Given request
Could you recast every line of the material below as a JSON list of strings, with one string per line and blank lines omitted?

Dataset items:
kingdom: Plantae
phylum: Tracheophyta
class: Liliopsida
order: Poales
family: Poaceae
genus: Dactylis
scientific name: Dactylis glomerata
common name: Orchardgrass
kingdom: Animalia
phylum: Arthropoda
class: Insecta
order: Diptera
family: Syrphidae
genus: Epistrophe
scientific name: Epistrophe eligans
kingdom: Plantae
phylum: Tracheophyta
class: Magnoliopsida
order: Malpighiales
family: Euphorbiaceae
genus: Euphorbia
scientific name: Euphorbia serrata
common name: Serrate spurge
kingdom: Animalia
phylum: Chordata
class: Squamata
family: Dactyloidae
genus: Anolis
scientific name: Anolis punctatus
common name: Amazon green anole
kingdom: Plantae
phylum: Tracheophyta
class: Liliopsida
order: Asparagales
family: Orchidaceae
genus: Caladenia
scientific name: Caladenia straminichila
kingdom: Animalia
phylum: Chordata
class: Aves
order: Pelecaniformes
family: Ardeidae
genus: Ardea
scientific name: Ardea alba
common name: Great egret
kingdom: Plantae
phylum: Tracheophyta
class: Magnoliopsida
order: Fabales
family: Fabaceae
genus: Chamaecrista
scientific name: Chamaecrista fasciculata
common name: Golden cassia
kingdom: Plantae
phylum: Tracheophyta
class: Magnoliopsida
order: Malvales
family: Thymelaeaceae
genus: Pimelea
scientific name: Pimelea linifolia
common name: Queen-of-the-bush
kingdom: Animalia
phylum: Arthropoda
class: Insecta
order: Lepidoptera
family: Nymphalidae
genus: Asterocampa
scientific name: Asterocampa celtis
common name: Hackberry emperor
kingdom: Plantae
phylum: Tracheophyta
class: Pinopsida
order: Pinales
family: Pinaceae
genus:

The reply
[
  "kingdom: Plantae",
  "phylum: Tracheophyta",
  "class: Liliopsida",
  "order: Poales",
  "family: Poaceae",
  "genus: Dactylis",
  "scientific name: Dactylis glomerata",
  "common name: Orchardgrass",
  "kingdom: Animalia",
  "phylum: Arthropoda",
  "class: Insecta",
  "order: Diptera",
  "family: Syrphidae",
  "genus: Epistrophe",
  "scientific name: Epistrophe eligans",
  "kingdom: Plantae",
  "phylum: Tracheophyta",
  "class: Magnoliopsida",
  "order: Malpighiales",
  "family: Euphorbiaceae",
  "genus: Euphorbia",
  "scientific name: Euphorbia serrata",
  "common name: Serrate spurge",
  "kingdom: Animalia",
  "phylum: Chordata",
  "class: Squamata",
  "family: Dactyloidae",
  "genus: Anolis",
  "scientific name: Anolis punctatus",
  "common name: Amazon green anole",
  "kingdom: Plantae",
  "phylum: Tracheophyta",
  "class: Liliopsida",
  "order: Asparagales",
  "family: Orchidaceae",
  "genus: Caladenia",
  "scientific name: Caladenia straminichila",
  "kingdom: Animalia",
  "phylum: Chordata",
  "class: Aves",
  "order: Pelecaniformes",
  "family: Ardeidae",
  "genus: Ardea",
  "scientific name: Ardea alba",
  "common name: Great egret",
  "kingdom: Plantae",
  "phylum: Tracheophyta",
  "class: Magnoliopsida",
  "order: Fabales",
  "family: Fabaceae",
  "genus: Chamaecrista",
  "scientific name: Chamaecrista fasciculata",
  "common name: Golden cassia",
  "kingdom: Plantae",
  "phylum: Tracheophyta",
  "class: Magnoliopsida",
  "order: Malvales",
  "family: Thymelaeaceae",
  "genus: Pimelea",
  "scientific name: Pimelea linifolia",
  "common name: Queen-of-the-bush",
  "kingdom: Animalia",
  "phylum: Arthropoda",
  "class: Insecta",
  "order: Lepidoptera",
  "family: Nymphalidae",
  "genus: Asterocampa",
  "scientific name: Asterocampa celtis",
  "common name: Hackberry emperor",
  "kingdom: Plantae",
  "phylum: Tracheophyta",
  "class: Pinopsida",
  "order: Pinales",
  "family: Pinaceae",
  "genus:"
]